Single by RiceGum featuring Alissa Violet
- Released: June 9, 2017
- Length: 2:36
- Label: SYFT
- Songwriters: Ali Youssef; Ferucci Michael Paul; Rupp Dillon Keene; Valenzuela Christopher Roen;
- Producer: Dream Addix

RiceGum singles chronology
|  | "It's Every Night Sis" (2017) | "God Church" (2017) |

Music video
- "It's Every Night Sis" on YouTube

= It's Every Night Sis =

2017 single by RiceGum featuring Alissa Violet

"It's Every Night Sis" is a song by American YouTube personality and rapper RiceGum, featuring fellow American YouTube personality Alissa Violet.
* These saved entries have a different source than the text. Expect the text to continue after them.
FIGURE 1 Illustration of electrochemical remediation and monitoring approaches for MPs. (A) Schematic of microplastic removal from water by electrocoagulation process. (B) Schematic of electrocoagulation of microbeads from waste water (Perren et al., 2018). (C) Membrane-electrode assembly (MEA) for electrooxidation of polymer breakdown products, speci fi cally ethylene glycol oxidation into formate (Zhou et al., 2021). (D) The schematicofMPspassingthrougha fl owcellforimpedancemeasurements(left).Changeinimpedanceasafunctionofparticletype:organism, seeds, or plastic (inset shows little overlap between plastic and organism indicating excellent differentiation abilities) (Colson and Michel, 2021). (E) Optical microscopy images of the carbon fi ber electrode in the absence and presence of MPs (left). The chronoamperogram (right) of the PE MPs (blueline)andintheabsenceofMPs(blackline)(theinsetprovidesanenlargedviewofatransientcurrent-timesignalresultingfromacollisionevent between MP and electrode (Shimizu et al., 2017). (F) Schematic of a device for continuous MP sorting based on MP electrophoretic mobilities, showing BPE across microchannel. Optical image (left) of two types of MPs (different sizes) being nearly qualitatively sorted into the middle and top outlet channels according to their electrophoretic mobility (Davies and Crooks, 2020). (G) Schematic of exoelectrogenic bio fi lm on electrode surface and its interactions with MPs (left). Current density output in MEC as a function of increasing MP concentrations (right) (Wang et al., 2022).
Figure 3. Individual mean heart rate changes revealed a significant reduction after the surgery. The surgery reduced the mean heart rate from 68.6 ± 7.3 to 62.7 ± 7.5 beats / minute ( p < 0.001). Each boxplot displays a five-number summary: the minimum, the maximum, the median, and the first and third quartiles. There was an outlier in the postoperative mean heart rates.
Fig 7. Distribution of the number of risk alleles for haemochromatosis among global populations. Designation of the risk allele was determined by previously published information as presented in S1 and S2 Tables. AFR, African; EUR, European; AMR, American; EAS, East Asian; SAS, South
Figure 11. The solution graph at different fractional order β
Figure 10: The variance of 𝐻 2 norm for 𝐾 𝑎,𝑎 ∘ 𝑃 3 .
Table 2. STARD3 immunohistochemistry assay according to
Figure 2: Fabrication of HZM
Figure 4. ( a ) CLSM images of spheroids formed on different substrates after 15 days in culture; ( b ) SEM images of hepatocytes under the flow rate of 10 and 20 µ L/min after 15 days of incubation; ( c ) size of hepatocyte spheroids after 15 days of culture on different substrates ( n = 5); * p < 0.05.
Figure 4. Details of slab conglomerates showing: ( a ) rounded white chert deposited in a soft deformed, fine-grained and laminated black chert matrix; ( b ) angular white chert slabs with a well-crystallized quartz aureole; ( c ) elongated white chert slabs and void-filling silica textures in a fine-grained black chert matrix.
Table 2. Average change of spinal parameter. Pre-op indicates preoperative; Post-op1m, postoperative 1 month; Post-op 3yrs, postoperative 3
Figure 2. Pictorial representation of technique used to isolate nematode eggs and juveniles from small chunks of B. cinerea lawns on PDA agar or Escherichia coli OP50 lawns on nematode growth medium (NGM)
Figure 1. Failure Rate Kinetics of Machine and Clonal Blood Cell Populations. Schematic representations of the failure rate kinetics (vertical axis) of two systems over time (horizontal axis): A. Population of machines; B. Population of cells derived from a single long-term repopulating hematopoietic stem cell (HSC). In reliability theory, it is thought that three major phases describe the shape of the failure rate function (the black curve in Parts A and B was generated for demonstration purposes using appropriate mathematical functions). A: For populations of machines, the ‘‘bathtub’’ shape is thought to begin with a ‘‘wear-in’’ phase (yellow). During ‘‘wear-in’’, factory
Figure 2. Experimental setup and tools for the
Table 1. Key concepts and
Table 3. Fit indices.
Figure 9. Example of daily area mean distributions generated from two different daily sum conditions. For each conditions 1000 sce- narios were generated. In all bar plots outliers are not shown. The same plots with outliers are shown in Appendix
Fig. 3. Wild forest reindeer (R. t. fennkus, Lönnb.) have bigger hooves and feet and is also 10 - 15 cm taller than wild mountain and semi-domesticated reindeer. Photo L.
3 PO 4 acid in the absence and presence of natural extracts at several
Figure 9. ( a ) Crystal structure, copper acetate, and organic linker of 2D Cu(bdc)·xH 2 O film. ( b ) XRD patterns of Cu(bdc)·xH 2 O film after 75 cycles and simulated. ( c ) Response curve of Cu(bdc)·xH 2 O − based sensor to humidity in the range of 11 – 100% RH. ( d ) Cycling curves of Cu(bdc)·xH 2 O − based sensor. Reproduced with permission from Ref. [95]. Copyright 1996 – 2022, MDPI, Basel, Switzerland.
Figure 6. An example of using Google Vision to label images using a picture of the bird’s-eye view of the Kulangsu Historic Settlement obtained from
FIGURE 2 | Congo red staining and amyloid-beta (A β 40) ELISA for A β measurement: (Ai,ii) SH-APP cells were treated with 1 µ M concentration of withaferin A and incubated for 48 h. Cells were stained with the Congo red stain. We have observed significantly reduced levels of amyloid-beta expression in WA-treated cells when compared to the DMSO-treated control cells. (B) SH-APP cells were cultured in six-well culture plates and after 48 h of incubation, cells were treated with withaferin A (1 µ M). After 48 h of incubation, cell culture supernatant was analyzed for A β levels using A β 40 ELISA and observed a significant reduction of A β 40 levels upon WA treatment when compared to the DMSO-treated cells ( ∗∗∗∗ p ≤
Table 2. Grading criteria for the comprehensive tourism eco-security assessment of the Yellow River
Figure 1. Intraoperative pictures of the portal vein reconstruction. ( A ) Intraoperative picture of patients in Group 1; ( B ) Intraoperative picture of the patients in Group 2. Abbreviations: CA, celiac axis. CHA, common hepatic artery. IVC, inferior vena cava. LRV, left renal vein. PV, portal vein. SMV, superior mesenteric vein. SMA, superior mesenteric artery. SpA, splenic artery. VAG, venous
It was released on June 9, 2017, in response to the diss track "It's Everyday Bro" by Violet's ex-boyfriend and YouTube personality Jake Paul.

== Background ==
From 2015 to 2017, Alissa Violet was in an on-and-off relationship with Jake Paul. In August 2016, Paul and Violet moved into a house with a group of social media personalities associated with Paul, known as "Team 10". Later in 2017, Violet began claiming that Paul was kicking her out of the house and emotionally abusing her. Paul, on the other hand, accused her of cheating on him.

In May 2017, Jake Paul and Team 10 released their diss track "It's Everyday Bro". Alissa Violet collaborated with RiceGum for an answer song that somewhat parodies the diss, titled "It's Every Night Sis".

== Charts ==

Chart performance for "It's Every Night Sis"
| Chart (2017) | Peak position |
|---|---|
| Canada Hot 100 (Billboard) | 55 |
| UK Indie Breakers (Official Charts) | 19 |
| UK Streaming (Official Charts) | 83 |
| US Billboard Hot 100 | 80 |
| US Hot R&B/Hip-Hop Songs (Billboard) | 34 |

== Certifications ==

Certifications for "It's Every Night Sis"
| Region | Certification | Certified units/sales |
| United States (RIAA) | Platinum | 1,000,000^{‡} |
^{‡} Sales+streaming figures based on certification alone.